Problem to work on: Which lines run from the one containing "lagunamarathon2019runmania@gmail.com" through the end of the entries? Restate them word for word, and only those.

(Extracted entries begins)

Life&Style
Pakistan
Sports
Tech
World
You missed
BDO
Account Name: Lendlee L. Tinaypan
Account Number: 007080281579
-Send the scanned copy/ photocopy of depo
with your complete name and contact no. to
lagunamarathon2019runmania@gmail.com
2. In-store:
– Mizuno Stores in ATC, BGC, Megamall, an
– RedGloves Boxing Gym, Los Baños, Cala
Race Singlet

(Extracted entries ends)

Answer to the exercise:
lagunamarathon2019runmania@gmail.com
2. In-store:
– Mizuno Stores in ATC, BGC, Megamall, an
– RedGloves Boxing Gym, Los Baños, Cala
Race Singlet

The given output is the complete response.